Armed with these categories it is possible to implement th~ following basic components of an IPM programme in an archival environment (Adcock. n. d; Chicora Foundation 1994; Child
1999b; Swartzburg 1995:61):
• Regular monitoring of pest activity and the environment.
• Checking all material which is to be accessioned before it enters the archives.
• Use of sticky traps: traps have the advantage of catching insects before they can be found visually; they catch a wide range of species; they can be placed in areas which are difficult to inspect; trapped insects can be identified and counted; traps are also good indicators of an increase in insect numbers in one area as well as highlighting any failure of control treatment.
• Eliminating potential sources of infestation, for instance food and drink should not be consumed on the premises; and flowers and plants should not be allowed in the building.
• Maintaining an environment not conducive to pests and insects, which is clean, cool, dry, and well ventilated.
• Determining the tolerance level for a given pest population: How much damage is acceptable?

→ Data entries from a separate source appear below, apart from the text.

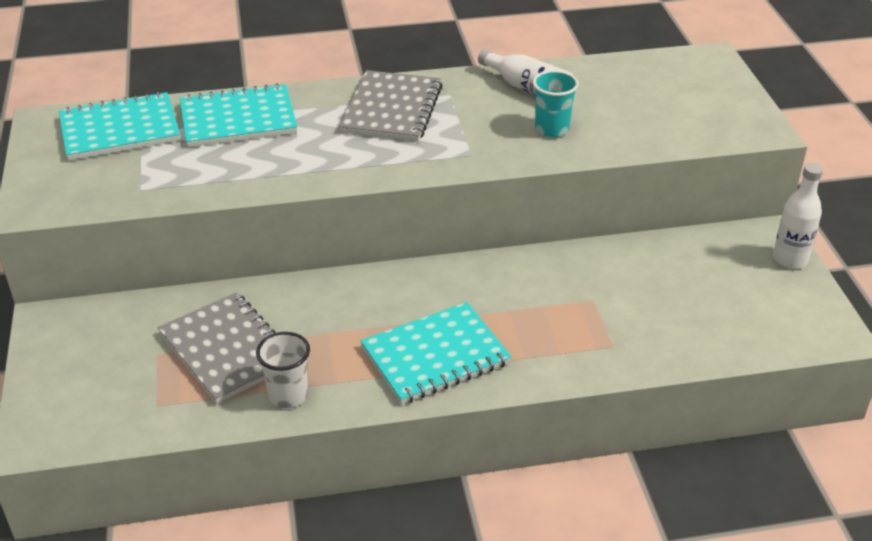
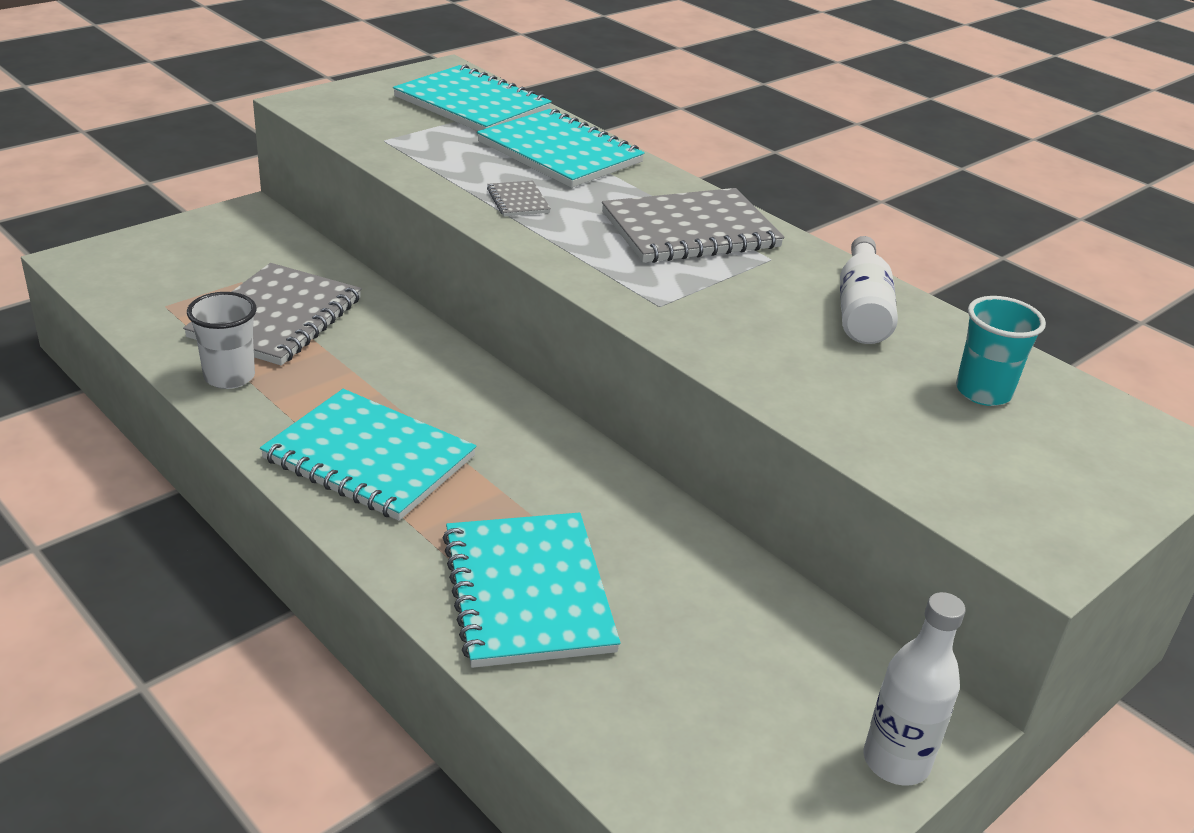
camera: 55 degrees right, 5 degrees down
(293, 161) = (518, 201): none -> grey notebook
(551, 129) = (791, 351): turquoise cup -> turquoise cup (983, 392)
(604, 333) = (527, 592): none -> turquoise notebook

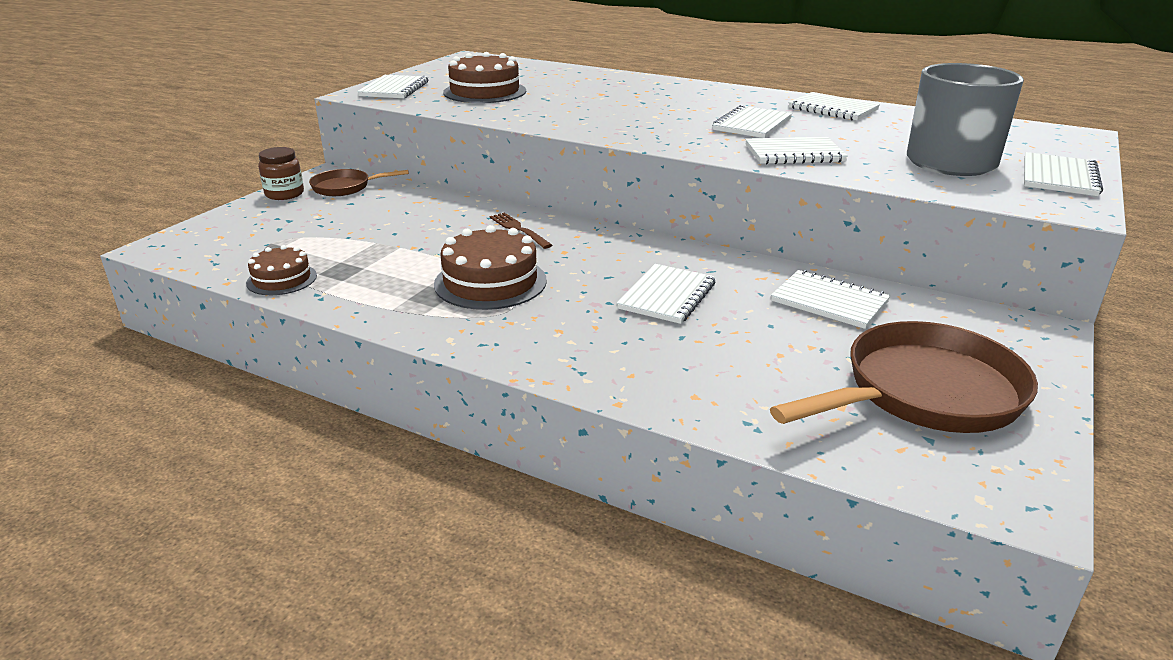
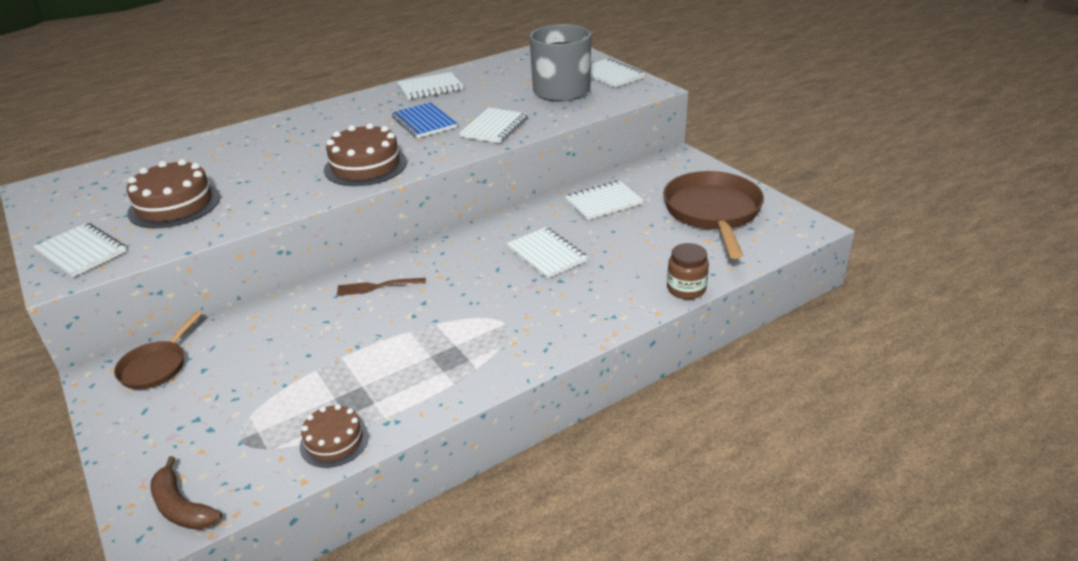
camera: 60 degrees left, 5 degrees up
(186, 248) = (182, 507): none -> brown banana
(284, 194) = (117, 413): brown jar -> brown jar (686, 289)
(490, 282) = (455, 323): brown cake -> brown cake (365, 166)
(752, 124) = (424, 122): white notebook -> blue notebook

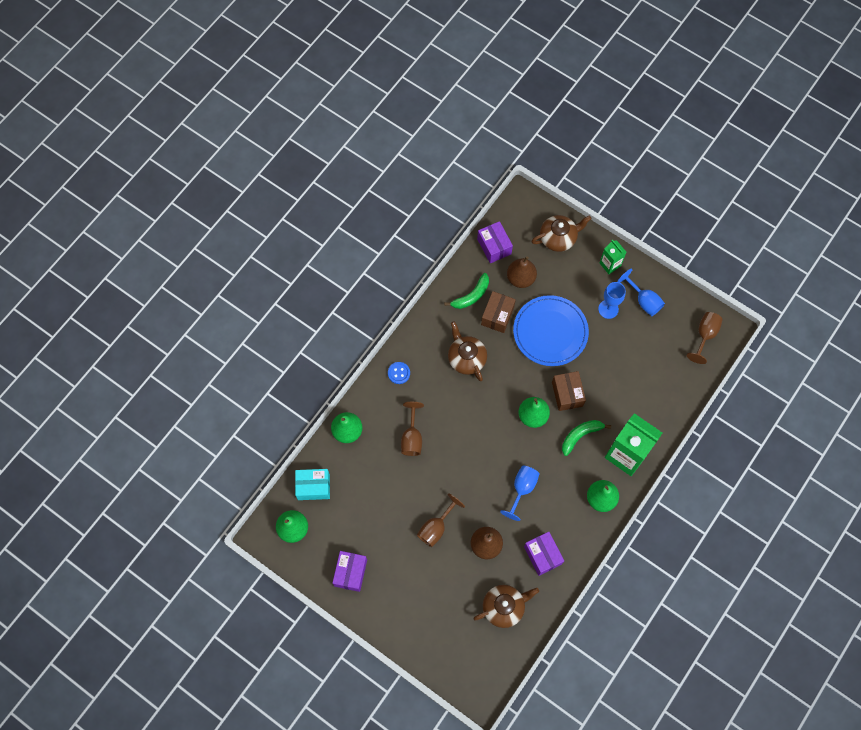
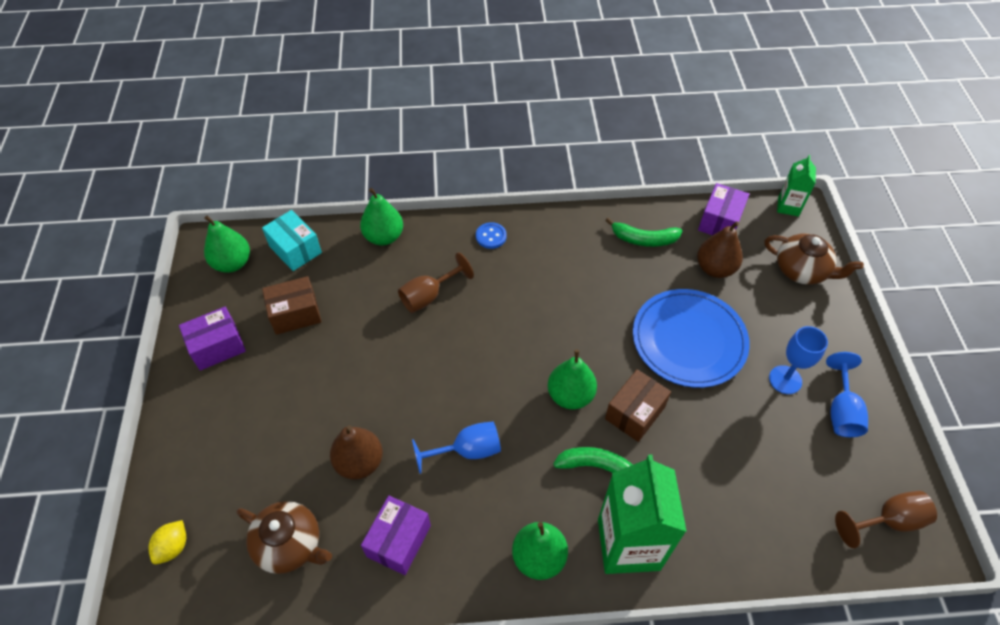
camera: 50 degrees right, 15 degrees down
(436, 527) = (339, 392): brown goblet -> none
(460, 663) = (173, 547): none -> yellow lemon
(466, 358) = (570, 282): brown teapot -> none
(497, 316) = (649, 277): brown box -> brown box (295, 314)
(610, 264) = (837, 342): green carton -> green carton (788, 206)

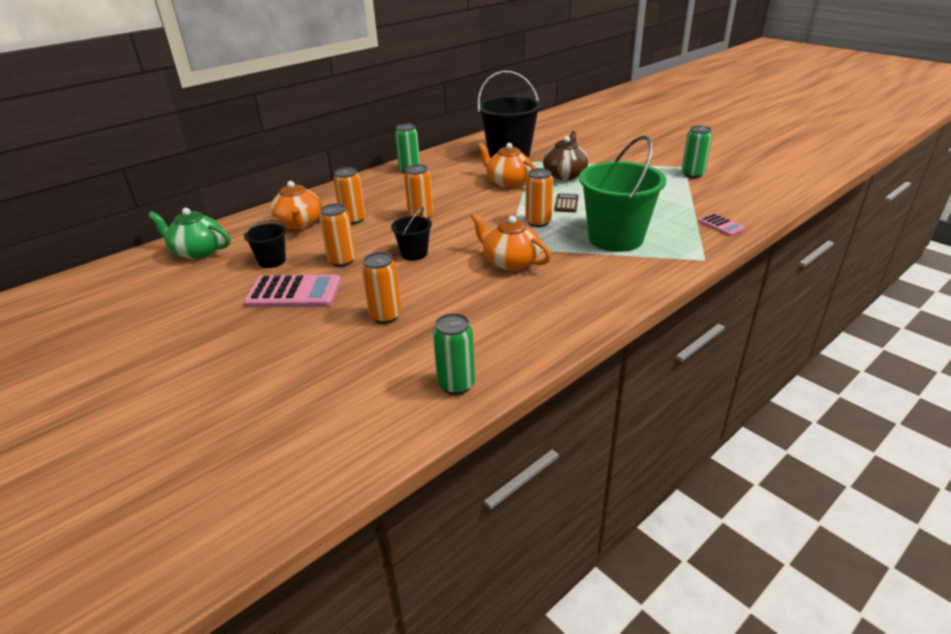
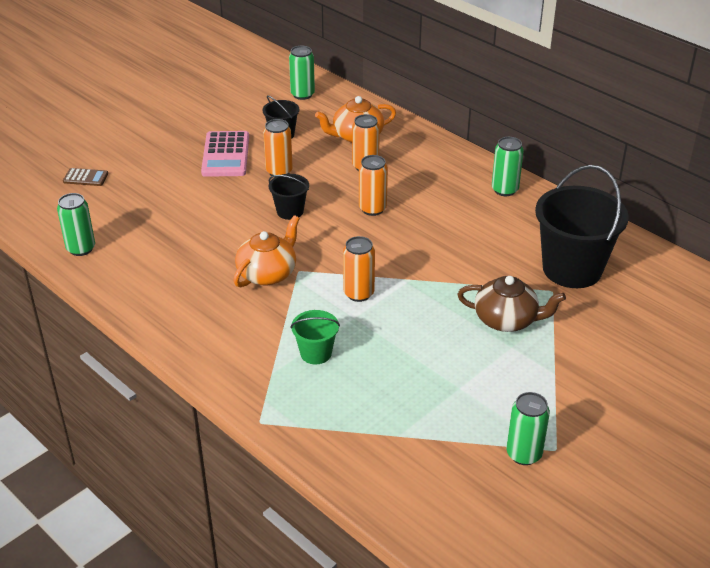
camera: 85 degrees right, 5 degrees up
(198, 251) = (302, 94): green teapot -> green can
(385, 316) = (181, 206): orange can -> none
(508, 182) = (475, 269): orange teapot -> none
(566, 203) = (411, 318): brown calculator -> brown calculator (85, 178)
(615, 238) = (316, 353): green bucket -> green bucket, size x0.49
(721, 225) = (348, 454): pink calculator -> none

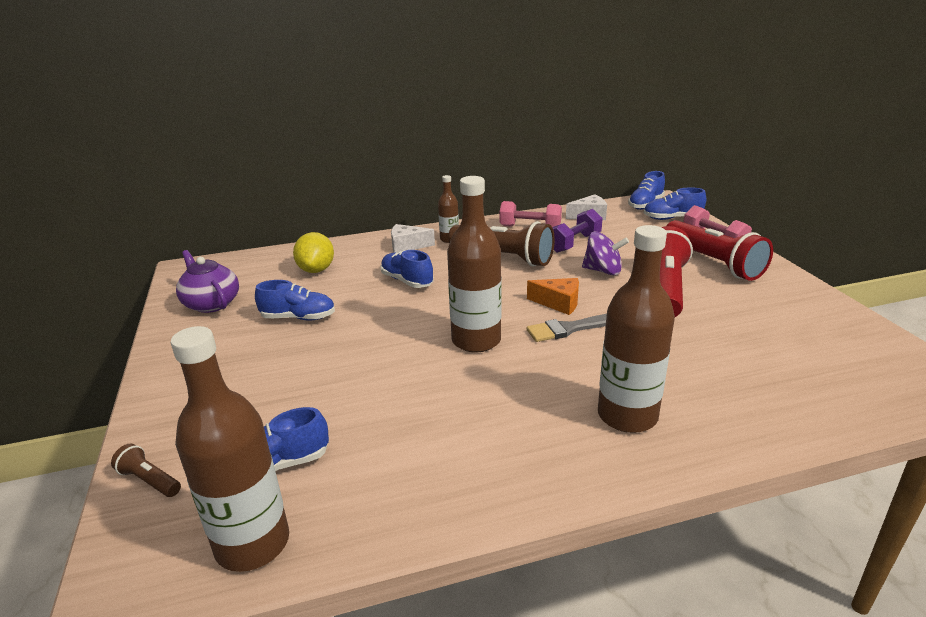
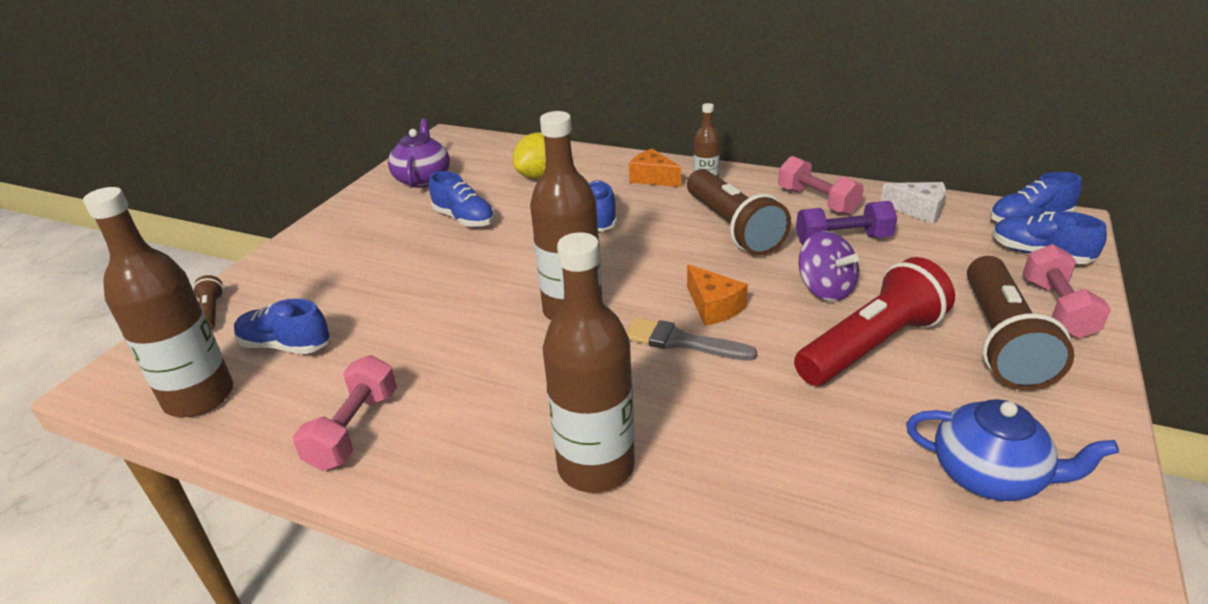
camera: 40 degrees right, 5 degrees up
(407, 246) = (653, 178): white cheese -> orange cheese
(437, 486) = (354, 429): none -> pink dumbbell
(713, 263) = (1001, 340): red flashlight -> brown flashlight
(793, 322) = (989, 476): none -> blue teapot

• Understanding the biology and life cycles of the pests involved in order to realistically develop strategies of mechanical, cultural and biological (and possibly chemical) control.
• Selecting and applying control methods, emphasizing the "least chemical" treatments.
• Evaluating treatment through continued monitoring.
If chemical control becomes unavoidable, archival institutions should enlist the services of a commercial fumigator. According to the Chicora Foundation (1994) commercial fumigator should maintain detailed records of all pesticide applications and make them available to the archival institution. The reports should include information on the target pest, the product used, the active ingredient of the product, the dilution used, the date applied, the total amount used, where (exactly) the product was used, the individual who applied the pesticide and completed the report, and any additional information which might be important (for example, complaints about the smell, or damage to collections).
The storage conditions of records and archival materials are key to long-term strategies for insect pest control in archives (Child 1999). Buildings and storage equipment can positively contribute to keeping holdings secure from pest invasions as well as controlling the environment, which is key to minimizing infestations by pests. Storage of records and archival materials are described in the following pages.
2.S.5 Storage of records and archival materials
The storage environment can have a significant effect on the long-term preservation of records and the information they contain (Read 1994). As a result, a number of expert~ in Africa believe that preservation efforts should lay more emphasis on proper storage of documentary materials than on expensive reformatting and deacidification projects (Alegbeleye 1999).
Proper storage of records and archival materials depends on good accommodation and equipment. The following subsections will shed more light on the concept of archival buildings and storage equipment.
2.8.5.1 Buildings
Records and archives need protection from the environment and biological factors. Protection of records and archives begin with the buildings in which they are housed. In fact, buildings have been characterised as "the first line of defence against a severe climate and various disasters" (The National Archives of the Netherlands et al. 2001 :77). Thus, architecture is key to the preservation of records and archives (Mackenzie 1995: 129; Mazikana 1997: 145).
However, many archival institutions in Africa are housed in buildings that are inadequate (Mazikana 1997:145). For instance, Botswana's major preservation problem stems from the lack of suitable buildings to house information resources (Kufa 1997:159).
Very little attention is being given to the nature of archival buildings in tropical countries (The National Archives of the Netherlands et al. 2001 :77). For instance, surprisingly enough the IFLA Section on Library Buildings and Equipment has paid little attention to the role of building designs in the preservation of documentary materials (Bisbrouck & Chauveinc 1999).
Another problem encountered in developing countries is that there are no national standards for archival buildings (The National Archives of the Netherlands et al. 2001 :80).